Bien sûr, je lui affirme.
- Peut-être en allumerons-nous une de moins bientôt ! S'empresse-t-elle de répondre.
Elle fait allusion à la journée des Retours, celle où la place de la ville devient un lieu d'espérance et où certaines familles se voient restituer un de leurs membres. Il y a quelque chose d'étrange pendant ces moments-là. Quelque chose qui me tracasse mais que personne ne semble remarquer. Cette année, si j'ai la possibilité d'y assister, je prêterais une attention particulière à leur arrivée.
- Ce qui se passe après réception de l'enveloppe n'est peut-être pas si horrible que ça... rajoute-t-elle avec optimisme.
Ces paroles sonnent faux. Elle essaye aussi de se convaincre mais n'y parvient pas.
Il se peut que ce soit différent de ce que l'on pense. Mais je ne souhaite pas le savoir. Le mois se terminera vite et avec un peu de chance, nous sommes déjà passés au travers des mailles.
Soudain, la télévision attire mon attention. Le président Don Blorton apparaît à l'écran. Son tailleur parfaitement ajusté et sa peau ridée me donnent la nausée. Il gesticule et grimace à certains moments. Il n'a jamais su argumenter ses propos et cela ne s'arrangera pas avec le temps. J'augmente le volume pour connaître les raisons de cette émission.
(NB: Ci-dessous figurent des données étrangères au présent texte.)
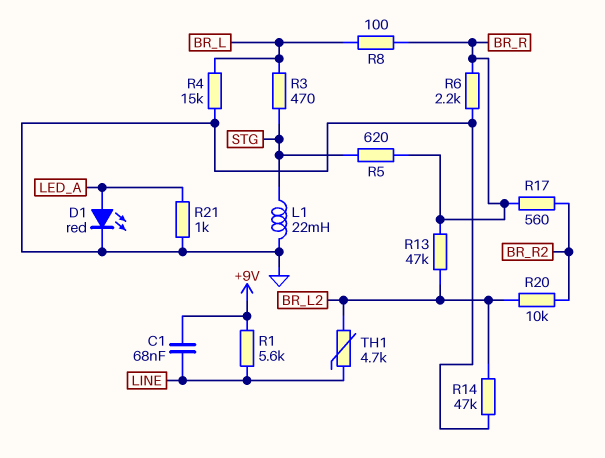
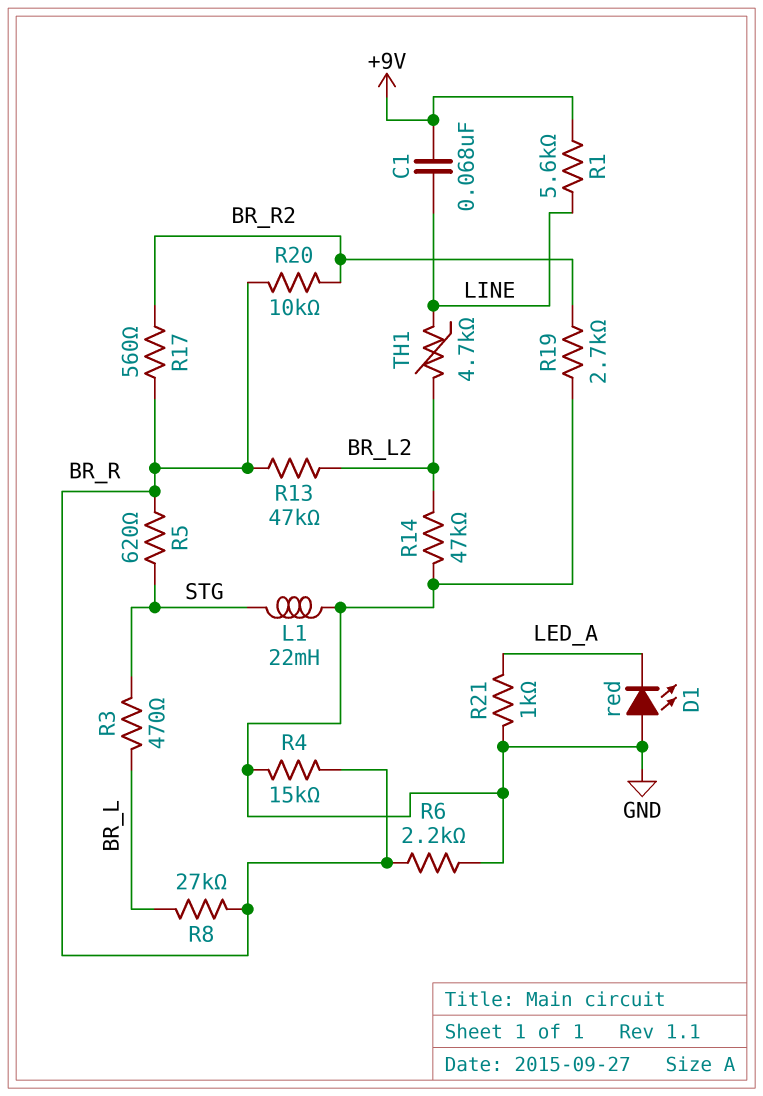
D1: LED red (A LED_A, K GND) -> LED red (A GND, K LED_A)
R4: 15k (BR_L, GND) -> 15k (BR_R, GND)
R8: 100 (BR_L, BR_R) -> 27k (BR_L, BR_R)
R19: none -> 2.7k (BR_R2, GND)
R20: 10k (BR_L2, BR_R2) -> 10k (BR_R, BR_R2)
- Nous avons pris du retard et les chiffres ne cessent d'augmenter. Le seul moyen pour que tout se passe comme prévu est simple et sera appliqué.
Un silence irréel s'installe. Suspendu à ses moindres mots, nous attendons qu'il daigne reprendre la parole.
J'aurais préféré qu'il ne le fasse pas.
- Le mois de Distribution est prolongé.